Bei einem Exportstopp sei es aber unerlässlich, Recyclingsysteme zu entwickeln, die alle Kunststoffabfälle verarbeiten können. Notwendig seien «geschlossene Kreisläufe», also etwa das Recycling von PET-Flaschen zu PET-Flaschen. Energetische Verwertung sollte «ein letzter Ausweg» sein.

«Falsches Bild von Nachhaltigkeit»

Die Wissenschaftler sehen derzeit ein sehr begrenztes Potenzial für biologisch abbaubare Kunststoffe, die Umstellung auf viele sogenannte «Bio»-Materialien sei u.a. aus Ressourcen- oder Umweltgründen nicht zu rechtfertigen: «Sie können die Verbraucher irreführen, indem sie ein falsches Bild von Nachhaltigkeit vermitteln. Und damit die Gefahr einer Verlängerung der heutigen Wegwerfmentalität in Kauf nehmen», so Norton.

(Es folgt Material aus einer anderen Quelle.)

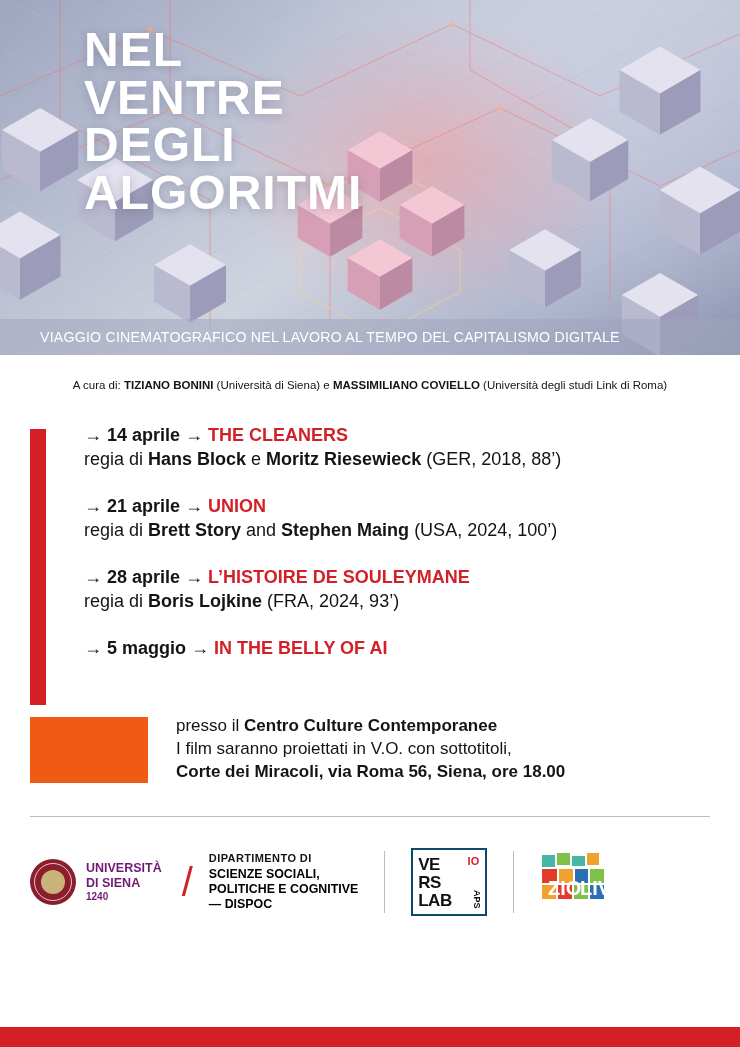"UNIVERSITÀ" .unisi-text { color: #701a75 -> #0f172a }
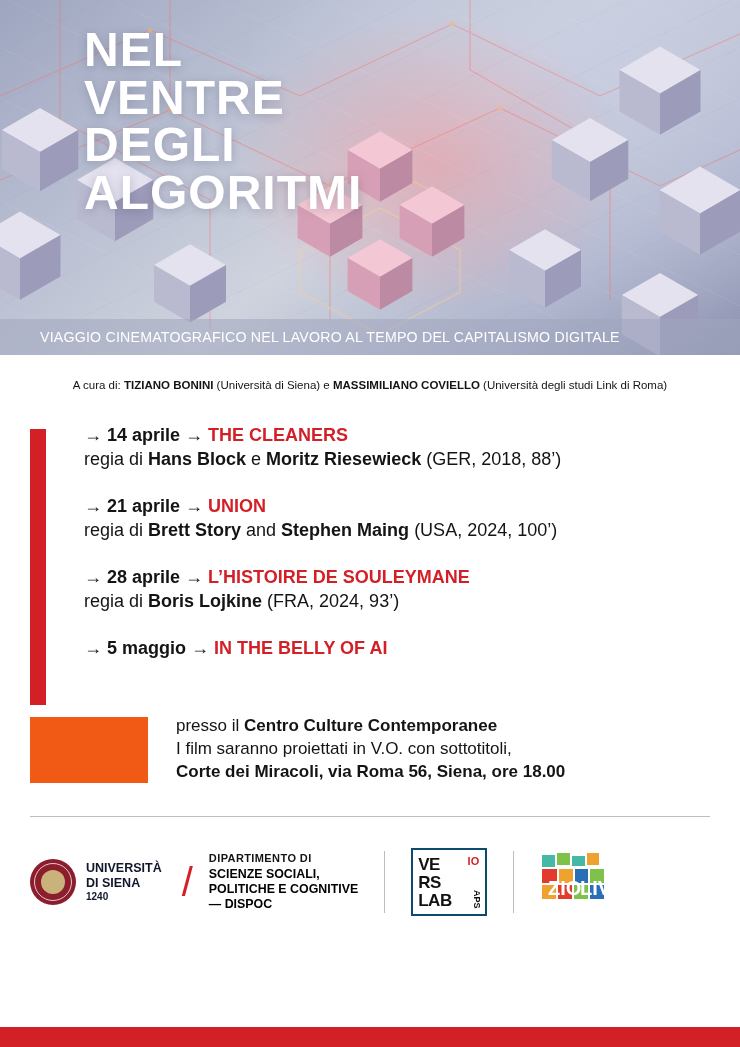"SCIENZE SOCIALI," .dispoc .main { color: #000000 -> #7f1d1d; text-align: none -> right }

Die Wissenschaftler empfehlen zudem, Kunststoffabfälle nicht auf Deponien zu entsorgen und die Einmalverwendung von Kunststoffbehältern zu minimieren. Für Kunststoffhersteller und Einzelhändler sollte das Verursacherprinzip gelten. Eine Massnahme in diese Richtung wären etwa «relevante Steuerermässigungen» für die Verwendung recycelter Kunststoffe.